As always, it’s a good idea for your weblog to be written in valid HTML. It doesn’t matter so much which version you use, as long as you abide by its rules. For existing, non-validating sites, HTML 4.01 Transitional probably requires the fewest modifications to your site’s code. For newer sites, consider XHMTL.
If your weblog categorizes posts by topic, you can indicate that your posts belong to those topics, rather than merely referring to them, by using the “topic” link type. Such a link, contained within a post’s div, would look something like this:
<a rel="topic" href="topic address">topic name</a>
Similarly, if the topic’s page links to individual posts, it can indicate that they belong to the topic with a reverse link:
<a rev="topic" href="post address">post name</a>
The topic page would need to include the profile declaration for this link to be correctly interpreted.
Every page in the weblog can indicate that it is part of the weblog by linking to the main page using the “weblog” link type. Even the main page might link to itself; doing so would indicate to software that it is a weblog’s main page. These links can be made with an anchor in the page’s body:
<a rel="weblog" href="weblog address">weblog name</a>
Alternately, they can be done with a link element in the page’s head:
<link rel="weblog" href="weblog address">
It’s probably a good idea to include a link in the head even if there is also a link in the body, but there is no strong reason to prefer one to the other.
Linking your archives to your weblog does not explicitly connect your posts to your weblog. Software will presumably infer that if Post A is in Archive B and Archive B is in Weblog C, then Post A is probably in Weblog C. If you wish to explicitly connect your posts to your weblog, you must include a weblog link in each post.
If your weblog has titles for some or all of its posts, consider marking up the titles with heading tags (h1, h2, and so on). This is a good idea for a number of reasons, but the important one here is that the text content of the first heading encountered in a post will usually be interpreted as the post’s title. If your site design does not allow you to use real headings, then enclose the post’s title with a span element of the class “title”.

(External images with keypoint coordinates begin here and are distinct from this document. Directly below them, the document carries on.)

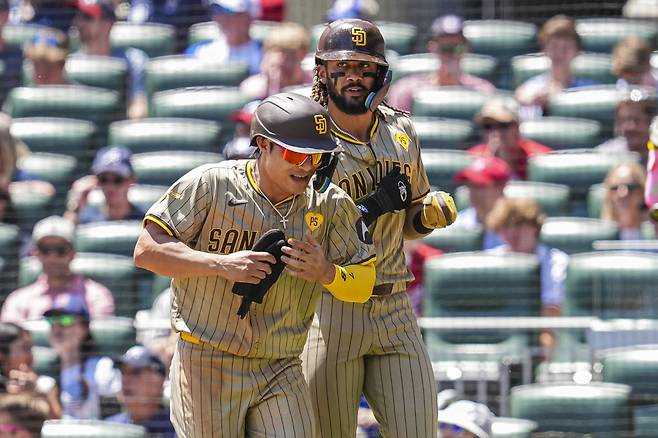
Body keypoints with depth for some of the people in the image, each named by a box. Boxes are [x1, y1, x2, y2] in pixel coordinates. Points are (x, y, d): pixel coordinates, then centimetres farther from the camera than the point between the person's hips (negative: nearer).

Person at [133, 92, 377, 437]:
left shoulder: (330, 204, 1)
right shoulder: (211, 185, -9)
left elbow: (364, 285, 5)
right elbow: (146, 251, -12)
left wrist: (327, 273, -18)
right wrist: (223, 264, -23)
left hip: (281, 373, 3)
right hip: (208, 367, -3)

Similiarly, you can use a span element with the class “author” to identify the author of a post or the class “date” to identify the date. Dates must be given in the format described in the W3C note as a specific day, minute, or second. Because that format is cumbersome, you may choose to present it as the value of the “title” attribute, which overrides the textual content of the span when present. For example, the common practice of concluding a post with the line “Posted by Author at Time” might be coded like this:
<p>Posted by <span class="author" title="Author’s name">Author’s nickname</span> at <span class="date" title="Full date">Time of day</span></p>
If your weblog’s main page includes a “blogroll”, a list of links to other, recommended sites, you can indicate that these links are recommendations using the “recommendation” link type. If your site puts those links on a separate page, you can link to that page using the “linksPage” link type.

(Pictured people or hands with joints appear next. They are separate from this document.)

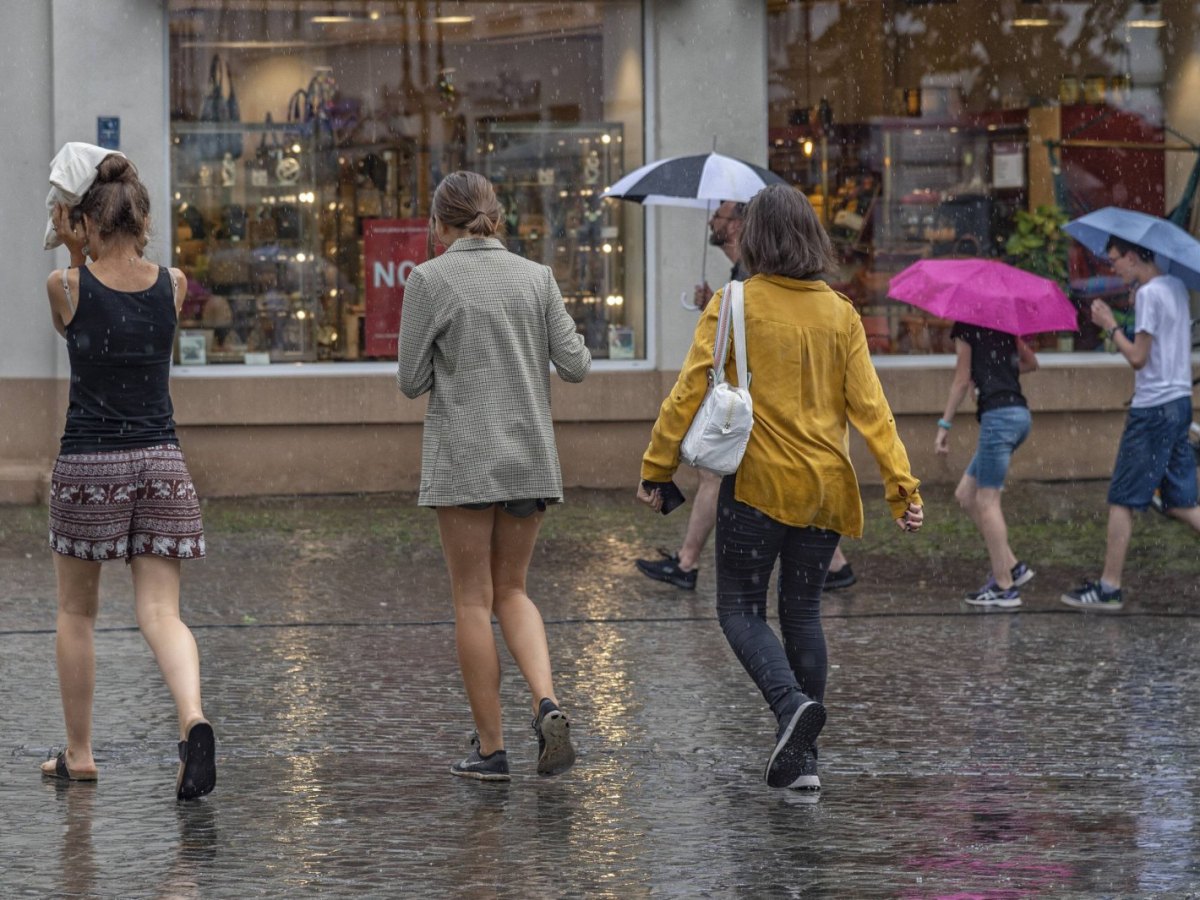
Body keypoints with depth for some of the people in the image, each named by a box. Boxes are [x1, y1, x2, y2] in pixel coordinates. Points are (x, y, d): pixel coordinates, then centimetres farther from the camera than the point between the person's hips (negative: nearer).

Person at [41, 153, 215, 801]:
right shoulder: (173, 285, 2)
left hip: (88, 464, -2)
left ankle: (78, 753, 21)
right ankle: (192, 717, -27)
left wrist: (75, 252, 11)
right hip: (160, 459, 2)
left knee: (76, 612, 15)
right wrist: (89, 258, 18)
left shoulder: (67, 286, -6)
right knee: (161, 611, 0)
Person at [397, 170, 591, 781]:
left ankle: (491, 748, 6)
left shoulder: (430, 280, -7)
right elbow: (576, 366, 2)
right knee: (510, 590, 16)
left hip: (464, 458, -4)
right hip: (529, 455, 4)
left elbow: (412, 381, -5)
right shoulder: (535, 277, 3)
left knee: (473, 600, 4)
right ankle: (546, 702, -8)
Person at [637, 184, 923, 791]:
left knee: (740, 608, 5)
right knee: (802, 612, 12)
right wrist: (902, 486, 0)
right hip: (824, 489, 4)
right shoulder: (840, 314, 4)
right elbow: (869, 405, 0)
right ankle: (800, 756, 9)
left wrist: (657, 468, -4)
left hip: (759, 483, -4)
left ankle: (792, 701, -22)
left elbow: (689, 391, -9)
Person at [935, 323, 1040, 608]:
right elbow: (1031, 362, 28)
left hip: (998, 414, -8)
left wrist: (944, 425, -2)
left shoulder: (965, 327, -4)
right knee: (966, 494, 14)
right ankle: (1011, 566, 10)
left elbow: (962, 380, -5)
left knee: (986, 500, -4)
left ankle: (1004, 587, -6)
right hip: (1019, 411, 8)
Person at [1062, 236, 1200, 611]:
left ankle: (1109, 588, 0)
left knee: (1122, 500, -2)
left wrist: (1110, 326, -7)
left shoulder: (1149, 294, -15)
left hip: (1153, 407, -9)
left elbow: (1138, 357, -17)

Consider being more specific when making references. For example,
if your post discusses a post or article, your link to that post could indicate
that your post is a comment by declaring rev="comment"
. (Why
a reverse link? It’s because your post is the comment, but rel="comment"
says that the resource at the other end of the link is a comment.) Other
relevant link types are “concurrence”, “rebuttal”, “pointer”, and “followup”.

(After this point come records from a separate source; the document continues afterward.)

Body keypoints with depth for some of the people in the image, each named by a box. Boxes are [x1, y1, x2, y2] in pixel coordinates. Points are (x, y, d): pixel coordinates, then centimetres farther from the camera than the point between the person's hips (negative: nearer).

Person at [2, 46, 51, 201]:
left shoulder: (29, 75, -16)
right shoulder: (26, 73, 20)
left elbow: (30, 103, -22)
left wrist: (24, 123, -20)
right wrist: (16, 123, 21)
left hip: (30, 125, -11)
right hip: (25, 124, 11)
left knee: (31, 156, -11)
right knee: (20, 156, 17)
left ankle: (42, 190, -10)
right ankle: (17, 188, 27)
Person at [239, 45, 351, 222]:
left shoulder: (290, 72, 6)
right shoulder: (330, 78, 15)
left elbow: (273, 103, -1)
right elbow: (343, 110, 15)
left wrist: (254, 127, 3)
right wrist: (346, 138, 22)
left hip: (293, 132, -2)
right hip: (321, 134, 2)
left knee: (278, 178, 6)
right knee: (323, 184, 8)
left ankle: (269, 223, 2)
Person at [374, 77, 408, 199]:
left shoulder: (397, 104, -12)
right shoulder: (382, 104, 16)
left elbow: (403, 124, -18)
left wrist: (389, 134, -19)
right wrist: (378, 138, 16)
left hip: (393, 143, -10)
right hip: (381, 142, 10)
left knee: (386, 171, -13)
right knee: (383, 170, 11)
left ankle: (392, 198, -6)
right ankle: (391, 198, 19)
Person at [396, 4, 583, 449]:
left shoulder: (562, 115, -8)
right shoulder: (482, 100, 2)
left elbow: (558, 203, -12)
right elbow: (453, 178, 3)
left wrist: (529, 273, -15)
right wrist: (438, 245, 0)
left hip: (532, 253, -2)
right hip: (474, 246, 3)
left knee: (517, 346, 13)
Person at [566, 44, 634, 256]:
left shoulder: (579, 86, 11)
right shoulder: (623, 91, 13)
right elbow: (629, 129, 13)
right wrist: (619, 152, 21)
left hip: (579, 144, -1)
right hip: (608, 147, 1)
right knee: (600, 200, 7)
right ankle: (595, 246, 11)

When quoting from a web page, use the “cite” attribute to say where you got the quote from. If you’re quoting from another weblog, try to cite the specific post, and not the weblog or an archive. The “cite” attribute can be used with blockquote elements or the rare q element:
<blockquote cite="source of quote"> quote </blockquote>
If your weblog implements these conventions, a considerable amount of information will be available to software processors.